*** SOURCE RECORDS ***

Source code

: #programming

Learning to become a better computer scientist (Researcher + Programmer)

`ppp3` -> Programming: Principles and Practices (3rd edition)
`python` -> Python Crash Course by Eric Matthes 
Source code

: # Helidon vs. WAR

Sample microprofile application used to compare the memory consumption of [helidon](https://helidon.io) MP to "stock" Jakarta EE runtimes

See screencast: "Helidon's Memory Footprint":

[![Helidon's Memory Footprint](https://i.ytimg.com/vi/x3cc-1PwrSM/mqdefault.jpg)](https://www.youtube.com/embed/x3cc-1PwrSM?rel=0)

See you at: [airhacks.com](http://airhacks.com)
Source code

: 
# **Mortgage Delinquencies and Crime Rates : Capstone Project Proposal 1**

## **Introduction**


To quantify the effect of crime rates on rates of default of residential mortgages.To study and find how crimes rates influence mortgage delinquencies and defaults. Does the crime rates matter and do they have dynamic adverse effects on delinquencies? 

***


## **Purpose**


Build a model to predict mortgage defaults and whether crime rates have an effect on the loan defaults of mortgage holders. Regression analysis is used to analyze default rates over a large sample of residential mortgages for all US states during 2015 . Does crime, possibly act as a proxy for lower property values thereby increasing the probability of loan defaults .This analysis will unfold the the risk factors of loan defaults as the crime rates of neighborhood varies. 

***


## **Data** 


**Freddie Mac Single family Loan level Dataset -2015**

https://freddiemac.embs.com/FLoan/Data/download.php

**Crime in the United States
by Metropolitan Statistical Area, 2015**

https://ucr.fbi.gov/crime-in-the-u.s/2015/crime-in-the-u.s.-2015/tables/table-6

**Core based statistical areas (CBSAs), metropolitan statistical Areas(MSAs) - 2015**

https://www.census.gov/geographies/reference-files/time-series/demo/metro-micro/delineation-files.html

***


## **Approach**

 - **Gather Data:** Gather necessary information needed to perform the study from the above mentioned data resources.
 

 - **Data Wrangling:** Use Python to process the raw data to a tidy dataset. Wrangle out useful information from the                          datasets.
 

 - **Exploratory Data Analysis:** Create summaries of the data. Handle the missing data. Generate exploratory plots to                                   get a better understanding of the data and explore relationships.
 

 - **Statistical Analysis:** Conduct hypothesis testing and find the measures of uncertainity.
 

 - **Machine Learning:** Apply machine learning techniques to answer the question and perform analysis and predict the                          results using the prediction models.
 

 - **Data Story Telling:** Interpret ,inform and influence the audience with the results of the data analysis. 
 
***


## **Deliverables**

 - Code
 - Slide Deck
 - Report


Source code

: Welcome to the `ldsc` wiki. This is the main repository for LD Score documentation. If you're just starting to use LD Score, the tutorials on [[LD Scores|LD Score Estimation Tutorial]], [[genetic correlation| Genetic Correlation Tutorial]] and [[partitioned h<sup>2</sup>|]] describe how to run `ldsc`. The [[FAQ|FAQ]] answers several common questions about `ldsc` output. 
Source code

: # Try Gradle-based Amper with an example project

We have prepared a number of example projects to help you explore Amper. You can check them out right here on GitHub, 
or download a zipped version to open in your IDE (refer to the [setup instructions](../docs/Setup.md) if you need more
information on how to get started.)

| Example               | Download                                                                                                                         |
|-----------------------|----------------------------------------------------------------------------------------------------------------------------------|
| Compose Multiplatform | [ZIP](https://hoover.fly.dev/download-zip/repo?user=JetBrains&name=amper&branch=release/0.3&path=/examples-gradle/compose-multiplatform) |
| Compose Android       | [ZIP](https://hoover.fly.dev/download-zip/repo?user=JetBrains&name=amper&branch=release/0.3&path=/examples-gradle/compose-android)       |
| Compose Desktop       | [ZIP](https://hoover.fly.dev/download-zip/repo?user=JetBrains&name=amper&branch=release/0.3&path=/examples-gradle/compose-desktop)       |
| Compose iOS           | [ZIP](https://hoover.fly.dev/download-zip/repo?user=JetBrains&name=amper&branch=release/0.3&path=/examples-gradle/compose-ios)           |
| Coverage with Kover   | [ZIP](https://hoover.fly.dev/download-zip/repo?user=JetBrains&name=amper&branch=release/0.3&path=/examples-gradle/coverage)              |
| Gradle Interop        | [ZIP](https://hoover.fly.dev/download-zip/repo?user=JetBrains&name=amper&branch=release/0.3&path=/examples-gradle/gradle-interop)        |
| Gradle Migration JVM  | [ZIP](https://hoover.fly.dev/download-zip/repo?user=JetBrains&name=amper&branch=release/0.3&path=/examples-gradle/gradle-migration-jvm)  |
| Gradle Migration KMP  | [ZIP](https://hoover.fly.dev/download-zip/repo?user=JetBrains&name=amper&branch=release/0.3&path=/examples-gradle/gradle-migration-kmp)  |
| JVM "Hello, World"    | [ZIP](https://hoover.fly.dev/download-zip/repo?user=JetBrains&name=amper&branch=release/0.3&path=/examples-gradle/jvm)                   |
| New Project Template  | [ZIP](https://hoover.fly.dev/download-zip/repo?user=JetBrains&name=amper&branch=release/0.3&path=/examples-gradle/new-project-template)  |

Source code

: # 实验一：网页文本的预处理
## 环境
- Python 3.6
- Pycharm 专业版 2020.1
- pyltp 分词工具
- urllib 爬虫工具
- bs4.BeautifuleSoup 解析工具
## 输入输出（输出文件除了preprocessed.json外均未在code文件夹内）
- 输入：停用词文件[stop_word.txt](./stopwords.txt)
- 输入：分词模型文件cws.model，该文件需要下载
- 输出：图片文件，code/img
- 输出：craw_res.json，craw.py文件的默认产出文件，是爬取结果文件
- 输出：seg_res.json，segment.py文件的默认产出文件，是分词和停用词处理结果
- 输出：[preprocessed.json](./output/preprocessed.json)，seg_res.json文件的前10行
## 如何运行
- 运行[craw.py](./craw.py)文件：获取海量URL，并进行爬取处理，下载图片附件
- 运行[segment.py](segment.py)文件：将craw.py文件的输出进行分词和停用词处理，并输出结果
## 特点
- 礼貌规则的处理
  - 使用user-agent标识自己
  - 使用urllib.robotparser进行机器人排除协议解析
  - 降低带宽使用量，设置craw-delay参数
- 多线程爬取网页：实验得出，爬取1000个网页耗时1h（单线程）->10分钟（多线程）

*** End of SOURCE RECORDS ***

> REQUEST
Update the lines above by replacing "Jakarta EE" with "Java EE" and leaving everything else unchanged.

> SOLUTION
Source code

: #programming

Learning to become a better computer scientist (Researcher + Programmer)

`ppp3` -> Programming: Principles and Practices (3rd edition)
`python` -> Python Crash Course by Eric Matthes 
Source code

: # Helidon vs. WAR

Sample microprofile application used to compare the memory consumption of [helidon](https://helidon.io) MP to "stock" Java EE runtimes

See screencast: "Helidon's Memory Footprint":

[![Helidon's Memory Footprint](https://i.ytimg.com/vi/x3cc-1PwrSM/mqdefault.jpg)](https://www.youtube.com/embed/x3cc-1PwrSM?rel=0)

See you at: [airhacks.com](http://airhacks.com)
Source code

: 
# **Mortgage Delinquencies and Crime Rates : Capstone Project Proposal 1**

## **Introduction**


To quantify the effect of crime rates on rates of default of residential mortgages.To study and find how crimes rates influence mortgage delinquencies and defaults. Does the crime rates matter and do they have dynamic adverse effects on delinquencies? 

***


## **Purpose**


Build a model to predict mortgage defaults and whether crime rates have an effect on the loan defaults of mortgage holders. Regression analysis is used to analyze default rates over a large sample of residential mortgages for all US states during 2015 . Does crime, possibly act as a proxy for lower property values thereby increasing the probability of loan defaults .This analysis will unfold the the risk factors of loan defaults as the crime rates of neighborhood varies. 

***


## **Data** 


**Freddie Mac Single family Loan level Dataset -2015**

https://freddiemac.embs.com/FLoan/Data/download.php

**Crime in the United States
by Metropolitan Statistical Area, 2015**

https://ucr.fbi.gov/crime-in-the-u.s/2015/crime-in-the-u.s.-2015/tables/table-6

**Core based statistical areas (CBSAs), metropolitan statistical Areas(MSAs) - 2015**

https://www.census.gov/geographies/reference-files/time-series/demo/metro-micro/delineation-files.html

***


## **Approach**

 - **Gather Data:** Gather necessary information needed to perform the study from the above mentioned data resources.
 

 - **Data Wrangling:** Use Python to process the raw data to a tidy dataset. Wrangle out useful information from the                          datasets.
 

 - **Exploratory Data Analysis:** Create summaries of the data. Handle the missing data. Generate exploratory plots to                                   get a better understanding of the data and explore relationships.
 

 - **Statistical Analysis:** Conduct hypothesis testing and find the measures of uncertainity.
 

 - **Machine Learning:** Apply machine learning techniques to answer the question and perform analysis and predict the                          results using the prediction models.
 

 - **Data Story Telling:** Interpret ,inform and influence the audience with the results of the data analysis. 
 
***


## **Deliverables**

 - Code
 - Slide Deck
 - Report


Source code

: Welcome to the `ldsc` wiki. This is the main repository for LD Score documentation. If you're just starting to use LD Score, the tutorials on [[LD Scores|LD Score Estimation Tutorial]], [[genetic correlation| Genetic Correlation Tutorial]] and [[partitioned h<sup>2</sup>|]] describe how to run `ldsc`. The [[FAQ|FAQ]] answers several common questions about `ldsc` output. 
Source code

: # Try Gradle-based Amper with an example project

We have prepared a number of example projects to help you explore Amper. You can check them out right here on GitHub, 
or download a zipped version to open in your IDE (refer to the [setup instructions](../docs/Setup.md) if you need more
information on how to get started.)

| Example               | Download                                                                                                                         |
|-----------------------|----------------------------------------------------------------------------------------------------------------------------------|
| Compose Multiplatform | [ZIP](https://hoover.fly.dev/download-zip/repo?user=JetBrains&name=amper&branch=release/0.3&path=/examples-gradle/compose-multiplatform) |
| Compose Android       | [ZIP](https://hoover.fly.dev/download-zip/repo?user=JetBrains&name=amper&branch=release/0.3&path=/examples-gradle/compose-android)       |
| Compose Desktop       | [ZIP](https://hoover.fly.dev/download-zip/repo?user=JetBrains&name=amper&branch=release/0.3&path=/examples-gradle/compose-desktop)       |
| Compose iOS           | [ZIP](https://hoover.fly.dev/download-zip/repo?user=JetBrains&name=amper&branch=release/0.3&path=/examples-gradle/compose-ios)           |
| Coverage with Kover   | [ZIP](https://hoover.fly.dev/download-zip/repo?user=JetBrains&name=amper&branch=release/0.3&path=/examples-gradle/coverage)              |
| Gradle Interop        | [ZIP](https://hoover.fly.dev/download-zip/repo?user=JetBrains&name=amper&branch=release/0.3&path=/examples-gradle/gradle-interop)        |
| Gradle Migration JVM  | [ZIP](https://hoover.fly.dev/download-zip/repo?user=JetBrains&name=amper&branch=release/0.3&path=/examples-gradle/gradle-migration-jvm)  |
| Gradle Migration KMP  | [ZIP](https://hoover.fly.dev/download-zip/repo?user=JetBrains&name=amper&branch=release/0.3&path=/examples-gradle/gradle-migration-kmp)  |
| JVM "Hello, World"    | [ZIP](https://hoover.fly.dev/download-zip/repo?user=JetBrains&name=amper&branch=release/0.3&path=/examples-gradle/jvm)                   |
| New Project Template  | [ZIP](https://hoover.fly.dev/download-zip/repo?user=JetBrains&name=amper&branch=release/0.3&path=/examples-gradle/new-project-template)  |

Source code

: # 实验一：网页文本的预处理
## 环境
- Python 3.6
- Pycharm 专业版 2020.1
- pyltp 分词工具
- urllib 爬虫工具
- bs4.BeautifuleSoup 解析工具
## 输入输出（输出文件除了preprocessed.json外均未在code文件夹内）
- 输入：停用词文件[stop_word.txt](./stopwords.txt)
- 输入：分词模型文件cws.model，该文件需要下载
- 输出：图片文件，code/img
- 输出：craw_res.json，craw.py文件的默认产出文件，是爬取结果文件
- 输出：seg_res.json，segment.py文件的默认产出文件，是分词和停用词处理结果
- 输出：[preprocessed.json](./output/preprocessed.json)，seg_res.json文件的前10行
## 如何运行
- 运行[craw.py](./craw.py)文件：获取海量URL，并进行爬取处理，下载图片附件
- 运行[segment.py](segment.py)文件：将craw.py文件的输出进行分词和停用词处理，并输出结果
## 特点
- 礼貌规则的处理
  - 使用user-agent标识自己
  - 使用urllib.robotparser进行机器人排除协议解析
  - 降低带宽使用量，设置craw-delay参数
- 多线程爬取网页：实验得出，爬取1000个网页耗时1h（单线程）->10分钟（多线程）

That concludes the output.